__Stated task__.
Locate each line of the data below that contains the string "artery" and copy those lines.

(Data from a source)
****************************************
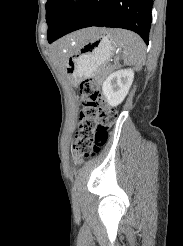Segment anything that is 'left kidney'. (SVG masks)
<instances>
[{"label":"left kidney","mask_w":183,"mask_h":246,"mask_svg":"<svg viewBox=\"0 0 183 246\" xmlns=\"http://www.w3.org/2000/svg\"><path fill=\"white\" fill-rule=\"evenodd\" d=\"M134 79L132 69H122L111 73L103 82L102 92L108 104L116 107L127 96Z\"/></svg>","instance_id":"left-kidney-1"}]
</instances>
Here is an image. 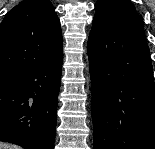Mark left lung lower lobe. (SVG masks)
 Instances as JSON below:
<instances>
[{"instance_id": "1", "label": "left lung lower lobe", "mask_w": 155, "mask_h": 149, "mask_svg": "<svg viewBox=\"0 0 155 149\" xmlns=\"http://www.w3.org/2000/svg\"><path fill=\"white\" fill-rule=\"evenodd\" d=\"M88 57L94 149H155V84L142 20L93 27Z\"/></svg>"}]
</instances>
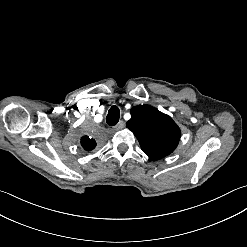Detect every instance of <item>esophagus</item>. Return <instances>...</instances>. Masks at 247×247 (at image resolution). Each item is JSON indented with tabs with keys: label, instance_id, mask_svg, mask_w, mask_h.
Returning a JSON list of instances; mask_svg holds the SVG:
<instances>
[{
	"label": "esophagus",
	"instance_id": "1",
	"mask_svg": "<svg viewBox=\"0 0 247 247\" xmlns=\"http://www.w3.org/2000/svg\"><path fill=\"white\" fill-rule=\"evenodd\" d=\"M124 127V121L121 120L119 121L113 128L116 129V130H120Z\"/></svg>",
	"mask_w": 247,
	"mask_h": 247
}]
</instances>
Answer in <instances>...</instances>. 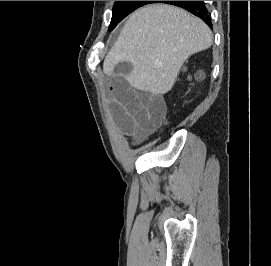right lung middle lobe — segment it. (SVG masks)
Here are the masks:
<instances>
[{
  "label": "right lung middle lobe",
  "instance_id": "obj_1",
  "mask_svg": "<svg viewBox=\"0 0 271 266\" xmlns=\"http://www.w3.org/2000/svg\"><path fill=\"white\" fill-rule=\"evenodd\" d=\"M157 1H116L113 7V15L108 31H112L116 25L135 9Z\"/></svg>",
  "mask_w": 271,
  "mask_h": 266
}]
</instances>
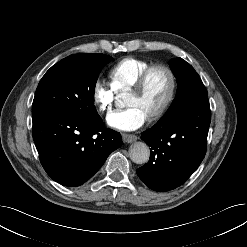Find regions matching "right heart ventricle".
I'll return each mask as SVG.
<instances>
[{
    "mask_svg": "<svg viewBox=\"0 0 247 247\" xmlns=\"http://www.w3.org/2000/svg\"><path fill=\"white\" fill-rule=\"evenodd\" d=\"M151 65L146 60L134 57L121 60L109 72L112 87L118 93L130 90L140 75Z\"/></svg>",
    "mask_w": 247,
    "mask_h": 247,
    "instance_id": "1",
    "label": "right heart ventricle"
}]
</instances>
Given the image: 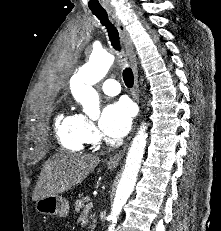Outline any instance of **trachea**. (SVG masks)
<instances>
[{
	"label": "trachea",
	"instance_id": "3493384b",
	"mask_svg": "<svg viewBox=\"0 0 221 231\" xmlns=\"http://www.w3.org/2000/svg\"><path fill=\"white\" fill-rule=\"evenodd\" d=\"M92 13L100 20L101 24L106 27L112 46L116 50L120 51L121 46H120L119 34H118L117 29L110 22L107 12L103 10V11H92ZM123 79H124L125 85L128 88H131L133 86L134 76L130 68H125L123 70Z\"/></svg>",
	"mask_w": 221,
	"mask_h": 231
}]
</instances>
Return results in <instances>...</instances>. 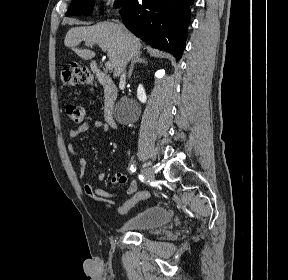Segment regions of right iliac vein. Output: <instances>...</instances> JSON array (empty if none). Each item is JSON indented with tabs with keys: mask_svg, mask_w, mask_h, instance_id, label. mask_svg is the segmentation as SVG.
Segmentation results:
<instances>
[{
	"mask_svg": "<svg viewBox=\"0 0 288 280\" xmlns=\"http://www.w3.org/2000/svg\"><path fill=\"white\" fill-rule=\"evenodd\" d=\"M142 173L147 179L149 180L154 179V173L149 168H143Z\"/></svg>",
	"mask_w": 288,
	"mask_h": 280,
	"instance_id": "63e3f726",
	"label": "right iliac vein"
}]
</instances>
****************************************
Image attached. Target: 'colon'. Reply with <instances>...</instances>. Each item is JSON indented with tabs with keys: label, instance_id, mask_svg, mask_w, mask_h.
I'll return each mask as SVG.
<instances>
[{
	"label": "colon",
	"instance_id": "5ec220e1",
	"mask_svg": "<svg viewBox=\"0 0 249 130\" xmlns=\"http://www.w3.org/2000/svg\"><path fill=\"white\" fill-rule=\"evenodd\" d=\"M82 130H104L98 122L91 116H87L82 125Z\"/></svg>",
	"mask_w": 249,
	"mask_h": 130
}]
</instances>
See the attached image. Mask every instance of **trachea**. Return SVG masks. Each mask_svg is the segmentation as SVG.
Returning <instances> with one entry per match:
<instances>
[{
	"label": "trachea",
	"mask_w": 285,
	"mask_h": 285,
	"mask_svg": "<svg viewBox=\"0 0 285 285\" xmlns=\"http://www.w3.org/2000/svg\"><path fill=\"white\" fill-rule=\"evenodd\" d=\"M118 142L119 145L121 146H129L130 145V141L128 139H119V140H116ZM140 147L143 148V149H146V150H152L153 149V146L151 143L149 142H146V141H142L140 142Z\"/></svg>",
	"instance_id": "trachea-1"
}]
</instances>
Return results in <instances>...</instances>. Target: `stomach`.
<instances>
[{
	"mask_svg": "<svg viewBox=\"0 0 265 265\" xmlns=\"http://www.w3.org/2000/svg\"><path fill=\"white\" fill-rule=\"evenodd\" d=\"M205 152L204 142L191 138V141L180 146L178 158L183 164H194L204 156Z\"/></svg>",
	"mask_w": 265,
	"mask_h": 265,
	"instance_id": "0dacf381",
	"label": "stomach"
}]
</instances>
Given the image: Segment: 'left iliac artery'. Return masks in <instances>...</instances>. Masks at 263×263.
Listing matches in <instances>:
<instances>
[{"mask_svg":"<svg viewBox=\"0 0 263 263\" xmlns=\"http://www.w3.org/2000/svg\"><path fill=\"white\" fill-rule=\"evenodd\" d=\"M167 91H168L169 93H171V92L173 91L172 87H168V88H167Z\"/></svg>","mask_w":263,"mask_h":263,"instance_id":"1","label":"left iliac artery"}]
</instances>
****************************************
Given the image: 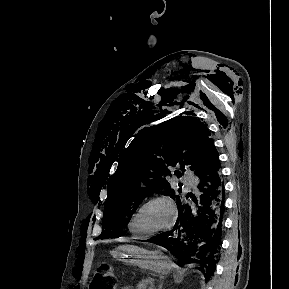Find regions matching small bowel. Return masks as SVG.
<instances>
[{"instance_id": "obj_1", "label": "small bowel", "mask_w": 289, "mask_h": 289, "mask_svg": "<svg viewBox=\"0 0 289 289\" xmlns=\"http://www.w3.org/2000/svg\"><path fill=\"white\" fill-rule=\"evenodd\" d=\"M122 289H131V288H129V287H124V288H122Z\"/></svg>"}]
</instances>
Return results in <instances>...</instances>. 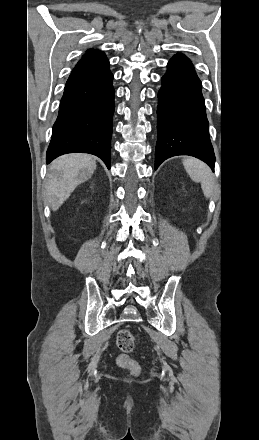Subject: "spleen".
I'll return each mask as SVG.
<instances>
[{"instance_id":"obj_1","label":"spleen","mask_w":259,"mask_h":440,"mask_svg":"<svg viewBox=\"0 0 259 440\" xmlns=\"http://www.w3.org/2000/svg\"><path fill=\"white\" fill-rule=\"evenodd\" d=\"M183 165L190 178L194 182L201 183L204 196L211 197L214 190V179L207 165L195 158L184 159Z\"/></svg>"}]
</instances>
****************************************
__Response__.
Given the image: Segment: 'left iliac artery'. Return masks in <instances>...</instances>. Masks at 263×263.
[{"mask_svg":"<svg viewBox=\"0 0 263 263\" xmlns=\"http://www.w3.org/2000/svg\"><path fill=\"white\" fill-rule=\"evenodd\" d=\"M167 91H168L169 93H171V92L173 91L172 87H168V88H167Z\"/></svg>","mask_w":263,"mask_h":263,"instance_id":"1","label":"left iliac artery"}]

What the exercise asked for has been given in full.